Trabajaban en una pequeña sala de conferencias, desplegando sobre una gastada mesa los hermosos códices coloreados a mano y las holorreproducciones de esculturas murales. Lequeu no sólo conocía los sonidos, las sílabas, los ideogramas, sino que hablaba la lengua. Pero previno a Blake de que nadie sabía cómo sonaba en realidad.
—Los últimos hablantes nativos del egipcio antiguo fueron los coptos, los cristianos de Egipto —dijo a Blake—. Mucho me temo que hacia finales del siglo diecinueve todos habían muerto. ¿Quién puede decir qué transformaciones había sufrido ya su lengua?

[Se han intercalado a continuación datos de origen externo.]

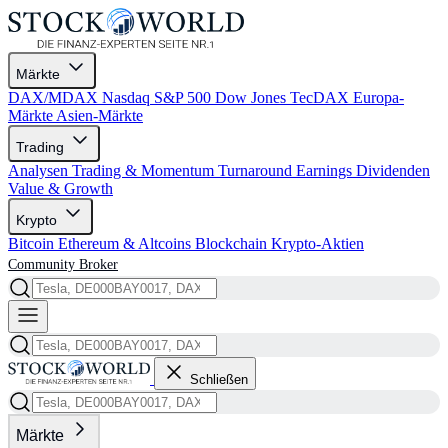
Märkte
DAX/MDAX
Nasdaq
S&P 500
Dow Jones
TecDAX
Europa-
Märkte
Asien-Märkte
Trading
Analysen
Trading & Momentum
Turnaround
Earnings
Dividenden
Value & Growth
Krypto
Bitcoin
Ethereum & Altcoins
Blockchain
Krypto-Aktien
Community
Broker
Schließen
Märkte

Bajo la tutela de Lequeu, Blake pronto aprendió los sonidos de los textos en jeroglíficos, en la correspondiente escritura hierática, y en la posterior demótica.
—Guy, tiene usted talento —dijo, sonriendo—, y quizá pronto encontrará en los textos los secretos que místicamente ha adivinado que deben de existir allí.

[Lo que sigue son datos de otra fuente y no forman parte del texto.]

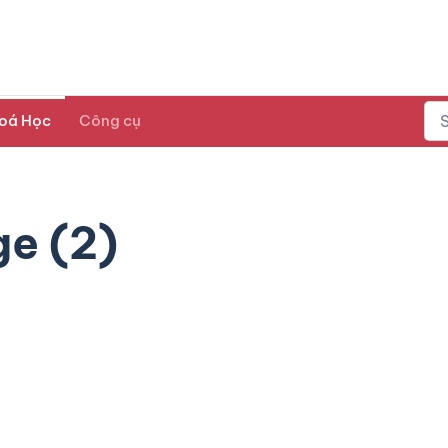
oá Học
Công cụ
e (2)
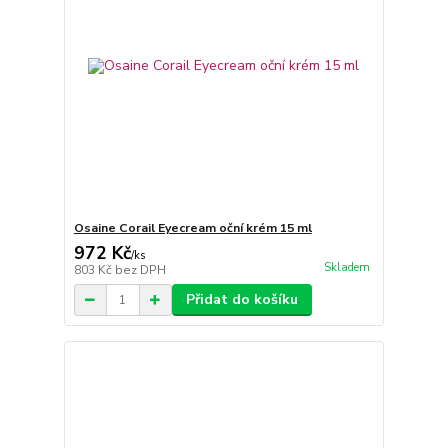
Osaine Corail Eyecream oční krém 15 ml
972 Kč
/
ks
Skladem
803 Kč
bez DPH
Přidat do košíku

Lequeu le decepcionó sólo en una cosa:
—Lo lamento, pero no existe ninguna conexión entre los egipcios y los vascos; sus antepasados llevaban viviendo en los Pirineos diez mil años, o tal vez más, antes de que se alzara la primera pirámide junto al Nilo.

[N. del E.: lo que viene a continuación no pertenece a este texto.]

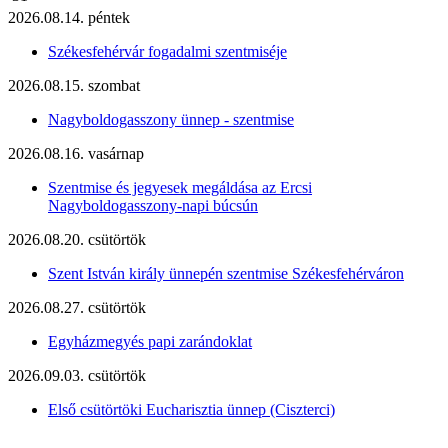
2026.08.14. péntek
Székesfehérvár fogadalmi szentmiséje
2026.08.15. szombat
Nagyboldogasszony ünnep - szentmise
2026.08.16. vasárnap
Szentmise és jegyesek megáldása az Ercsi
Nagyboldogasszony-napi búcsún
2026.08.20. csütörtök
Szent István király ünnepén szentmise Székesfehérváron
2026.08.27. csütörtök
Egyházmegyés papi zarándoklat
2026.09.03. csütörtök
Első csütörtöki Eucharisztia ünnep (Ciszterci)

Así, los Atanasios enredaron a Guy y a los otros en una red de dependencias: comida, ropa, refugio, amistad, trabajo cooperativo, la suave eliminación de las defensas del ego, la sutil sustitución de una meta común. No descuidaban nada. Antes de que Lequeu iniciara sus lecciones de jeroglíficos, las veladas de Blake habían sido administradas por Catherine; hacía sólo una semana que se encontraba allí cuando ella le anunció que la clase de la noche se celebraría en el cubículo de Blake. No llevó ningún libro.
La lámpara amarilla de lectura, junto a la litera, daba relieve a los bloques de piedra caliza en bruto que formaban la pared exterior del sótano. El cabello de Catherine brillaba bajo aquella luz; su ajustado vestido le moldeaba la bien formada figura, hasta que empezó a quitárselo.
Blake no pudo fingir aversión, ni siquiera sorpresa. Pero cuando los ojos grises de Catherine y sus gruesos labios descendieron hacia él, cuando el frío y experto cuerpo de ella se unió al suyo, Blake sintió un escalofrío de rabia que se convirtió en tristeza. Él amaba a otra mujer, que le apreciaba profundamente, pero que nunca le había permitido nada más que un beso de niño.
Al cabo de tres semanas de permanecer como huésped de los Atanasios, Catherine dijo a Guy que le habían elegido para aprender los misterios más profundos.